Żywe kultury bakterii – dlaczego warto je stosować?
Warto wiedzieć, że żywe kultury bakterii są obecne w sfermentowanych produktach mlecznych: kefirach, jogurtach czy zsiadłym mleku, a także w kiszonkach. Jeśli jesteśmy smakoszami wyżej wymienionych lub nie mamy większych problemów z układem pokarmowym, zapewnią nam one właściwy poziom dobrych bakterii. Są jednak przypadki, w których warto rozważyć także zastosowanie probiotyków aptecznych.
Najważniejszym powodem ich zażywania jest kuracja antybiotykowa. Kultury bakterii zapobiegają biegunkom i odbudowują równowagę mikroflory po antybiotykoterapii, która, jak wiadomo, wyniszcza pozytywną florę bakteryjną w organizmie.
Kolejną cechą wartościowych kultur bakterii jest wykazywanie antagonizmu wobec mikroorganizmów chorobotwórczych. W przypadku biegunek o podłożu bakteryjnym lub rotawirusowym zwalczają, hamują namnażanie lub neutralizują one szkodliwe patogeny.
Probiotyki zwiększają także odporność całego organizmu, co może być szczególnie przydatne w okresie intensywnych zachorowań, czyli jesienią i wiosną.
Jeśli cierpimy z powodu nietolerancji laktozy albo chorujemy na zespół jelita nadwrażliwego, kultury bakterii pozwolą na znaczące złagodzenie objawów.
Inną, niebagatelną zaletą stosowania probiotyków jest usprawnienie procesów trawiennych, a nawet wspomaganie usuwania toksyn z organizmu. Ponadto przypisuje się im zdolność przywracania równowagi kwasowej, czyli walki z zakwaszeniem.

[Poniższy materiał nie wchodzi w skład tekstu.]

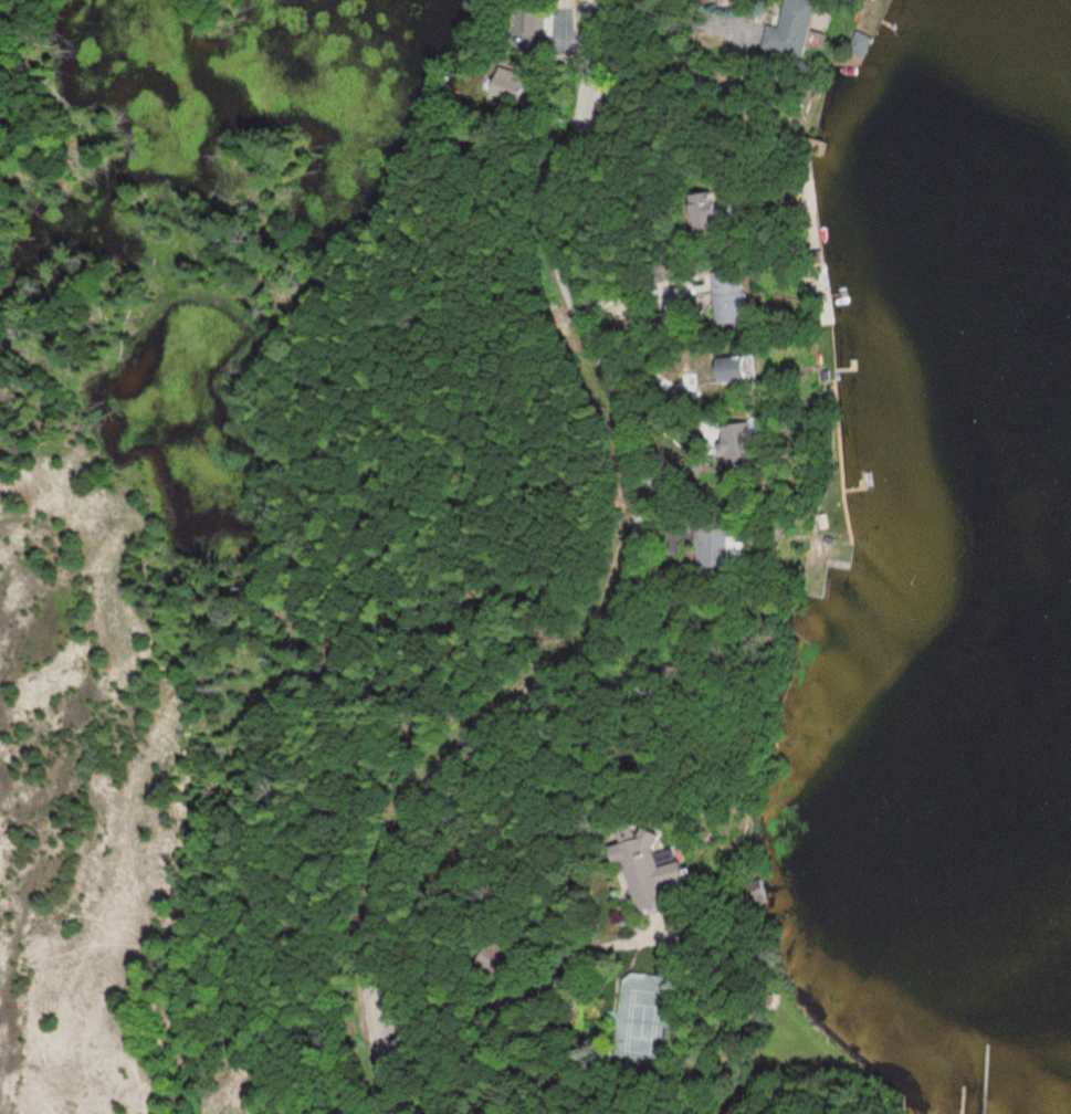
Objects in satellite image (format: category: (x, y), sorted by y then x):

Wartościowe kultury bakterii mają także zdolność do syntetyzowania witamin z grupy B oraz witaminy K.
O probiotykach powinny pamiętać zwłaszcza kobiety w ciąży i karmiące piersią, rodzice maluchów, którym doskwiera kolka i notorycznych niejadków oraz osoby zmagające się z infekcjami, złym samopoczuciem i dyskomfortem trawiennym.
Jak więc widać niepozorne bakterie znajdują całkiem wymierne zastosowanie w życiu codziennym zarówno dorosłych, jak i najmniejszych ludzi. Warto włączyć je do codziennej diety, a w okresach antybiotykoterapii, obniżonej odporności czy problemów ze strony układu pokarmowego, zakupić w aptece saszetki, kropelki bądź kapsułki ze skoncentrowaną zawartością probiotyków.